Start INPUT RECORDS
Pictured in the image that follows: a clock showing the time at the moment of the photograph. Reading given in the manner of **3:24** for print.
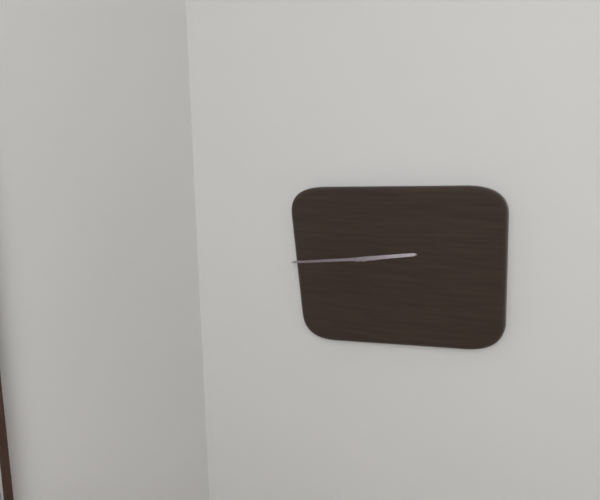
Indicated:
**2:44**
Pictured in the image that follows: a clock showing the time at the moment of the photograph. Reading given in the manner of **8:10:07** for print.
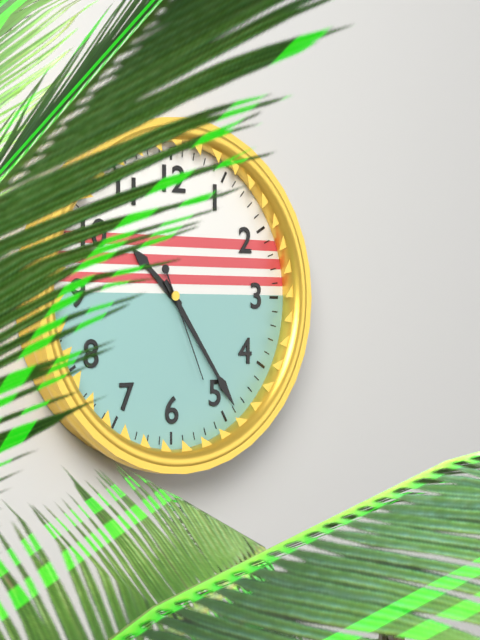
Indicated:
**10:24:26**
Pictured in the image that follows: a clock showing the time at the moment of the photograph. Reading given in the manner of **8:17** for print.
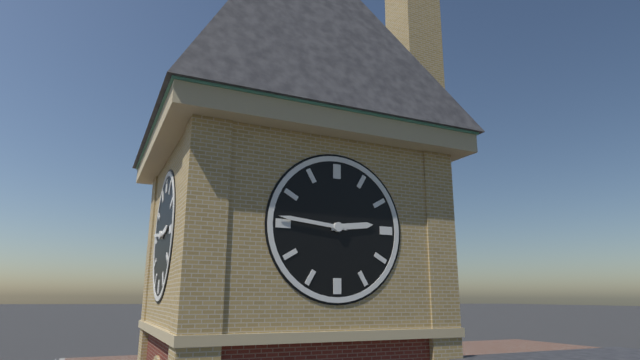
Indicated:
**2:46**
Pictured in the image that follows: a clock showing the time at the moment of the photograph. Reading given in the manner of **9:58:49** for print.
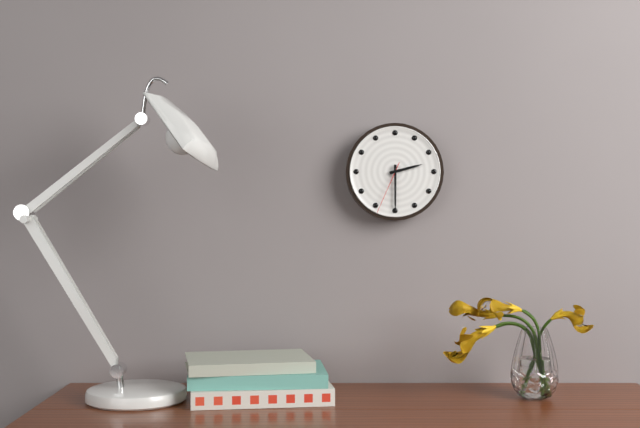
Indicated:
**2:30:34**
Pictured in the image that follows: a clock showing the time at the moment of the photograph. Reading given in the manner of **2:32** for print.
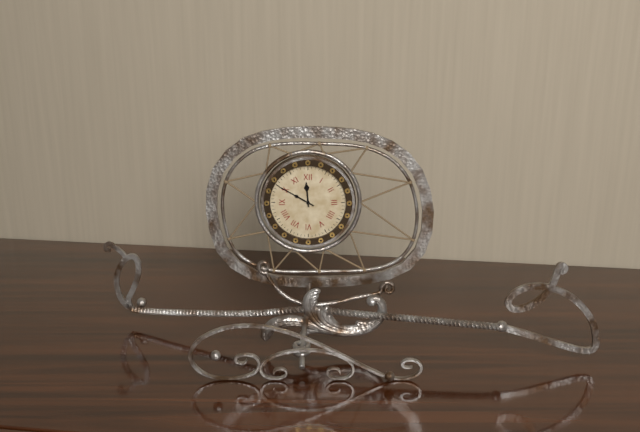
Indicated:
**11:50**
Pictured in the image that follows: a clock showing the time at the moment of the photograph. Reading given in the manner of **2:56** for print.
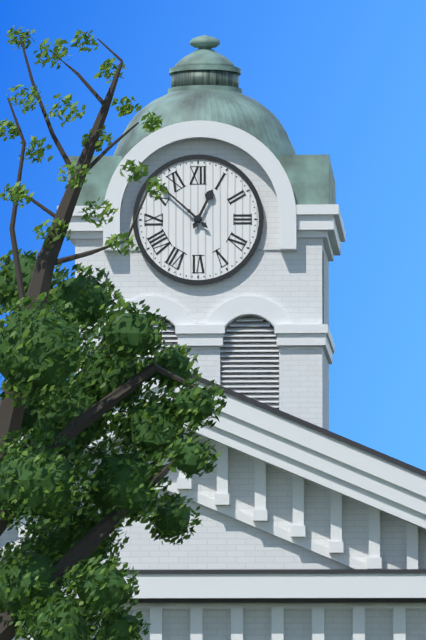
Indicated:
**12:52**
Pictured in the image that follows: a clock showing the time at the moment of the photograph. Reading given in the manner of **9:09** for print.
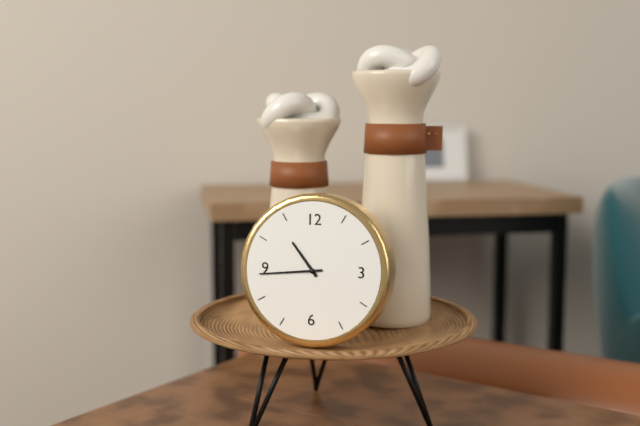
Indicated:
**10:44**
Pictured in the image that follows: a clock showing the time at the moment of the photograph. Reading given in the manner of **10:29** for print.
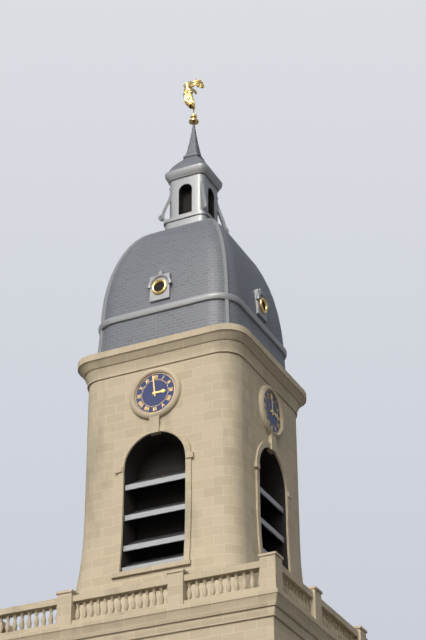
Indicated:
**2:59**
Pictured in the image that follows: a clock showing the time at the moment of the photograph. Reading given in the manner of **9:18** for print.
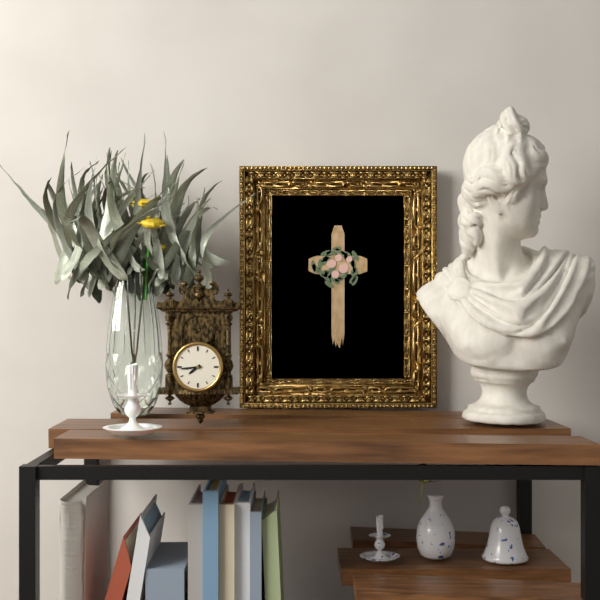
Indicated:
**7:44**
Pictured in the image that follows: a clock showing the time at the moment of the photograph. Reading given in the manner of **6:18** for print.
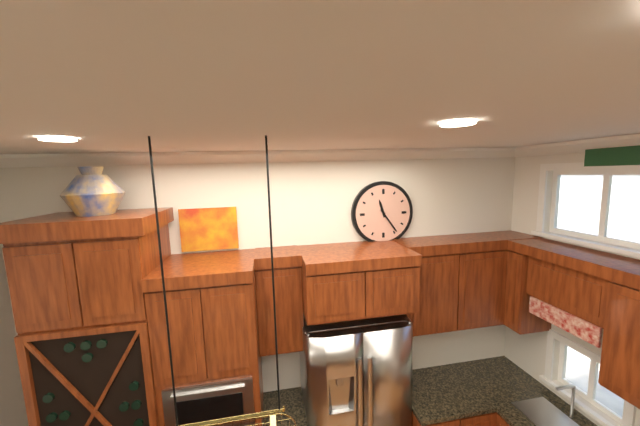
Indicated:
**11:24**
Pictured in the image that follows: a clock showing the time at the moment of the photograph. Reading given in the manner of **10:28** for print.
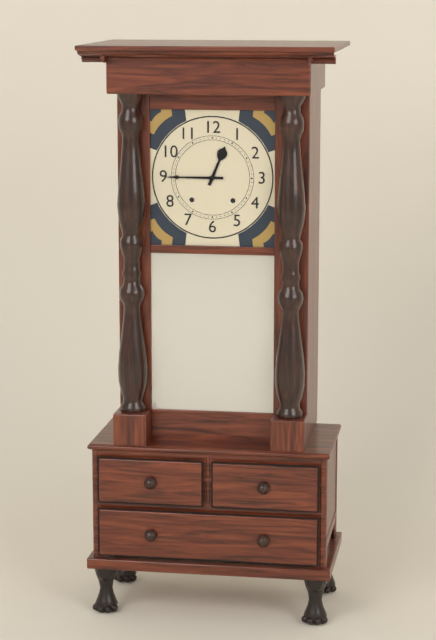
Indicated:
**12:45**
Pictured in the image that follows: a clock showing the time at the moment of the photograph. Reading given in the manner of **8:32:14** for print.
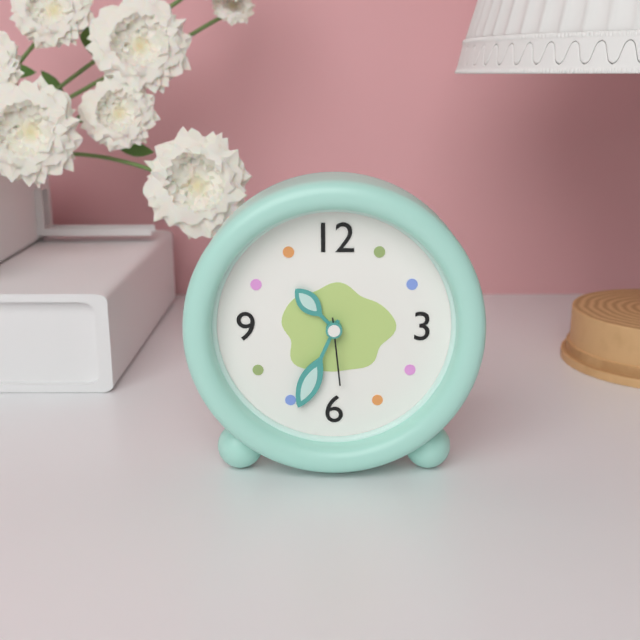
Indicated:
**10:34:29**
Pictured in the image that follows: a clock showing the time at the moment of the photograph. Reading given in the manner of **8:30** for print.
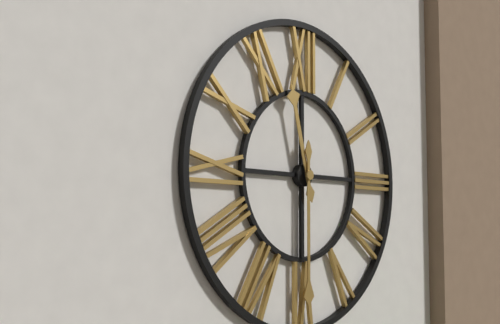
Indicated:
**11:30**
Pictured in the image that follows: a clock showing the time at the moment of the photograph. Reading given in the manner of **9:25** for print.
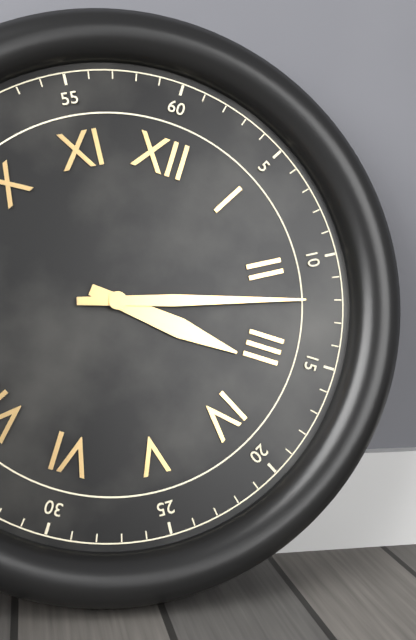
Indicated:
**3:12**
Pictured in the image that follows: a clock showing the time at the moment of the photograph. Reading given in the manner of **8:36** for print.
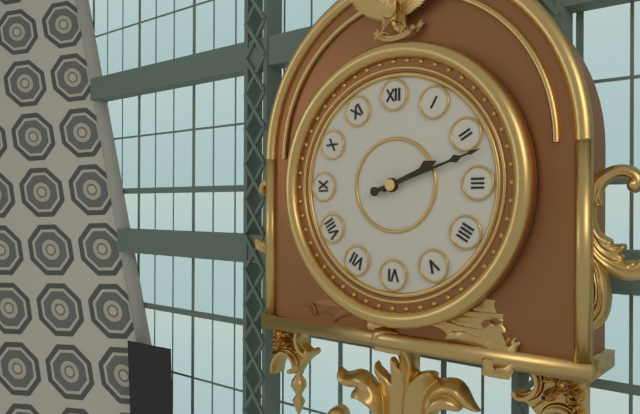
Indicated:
End INPUT RECORDS
DIRECTIONS:
Please lay out all of the material above as a numbered list, leaving out the pictures and any blank lines.

THE COMPLETED TASK:
1. Pictured in the image that follows: a clock showing the time at the moment of the photograph. Reading given in the manner of **3:24** for print.
2. Indicated:
3. **2:44**
4. Pictured in the image that follows: a clock showing the time at the moment of the photograph. Reading given in the manner of **8:10:07** for print.
5. Indicated:
6. **10:24:26**
7. Pictured in the image that follows: a clock showing the time at the moment of the photograph. Reading given in the manner of **8:17** for print.
8. Indicated:
9. **2:46**
10. Pictured in the image that follows: a clock showing the time at the moment of the photograph. Reading given in the manner of **9:58:49** for print.
11. Indicated:
12. **2:30:34**
13. Pictured in the image that follows: a clock showing the time at the moment of the photograph. Reading given in the manner of **2:32** for print.
14. Indicated:
15. **11:50**
16. Pictured in the image that follows: a clock showing the time at the moment of the photograph. Reading given in the manner of **2:56** for print.
17. Indicated:
18. **12:52**
19. Pictured in the image that follows: a clock showing the time at the moment of the photograph. Reading given in the manner of **9:09** for print.
20. Indicated:
21. **10:44**
22. Pictured in the image that follows: a clock showing the time at the moment of the photograph. Reading given in the manner of **10:29** for print.
23. Indicated:
24. **2:59**
25. Pictured in the image that follows: a clock showing the time at the moment of the photograph. Reading given in the manner of **9:18** for print.
26. Indicated:
27. **7:44**
28. Pictured in the image that follows: a clock showing the time at the moment of the photograph. Reading given in the manner of **6:18** for print.
29. Indicated:
30. **11:24**
31. Pictured in the image that follows: a clock showing the time at the moment of the photograph. Reading given in the manner of **10:28** for print.
32. Indicated:
33. **12:45**
34. Pictured in the image that follows: a clock showing the time at the moment of the photograph. Reading given in the manner of **8:32:14** for print.
35. Indicated:
36. **10:34:29**
37. Pictured in the image that follows: a clock showing the time at the moment of the photograph. Reading given in the manner of **8:30** for print.
38. Indicated:
39. **11:30**
40. Pictured in the image that follows: a clock showing the time at the moment of the photograph. Reading given in the manner of **9:25** for print.
41. Indicated:
42. **3:12**
43. Pictured in the image that follows: a clock showing the time at the moment of the photograph. Reading given in the manner of **8:36** for print.
44. Indicated:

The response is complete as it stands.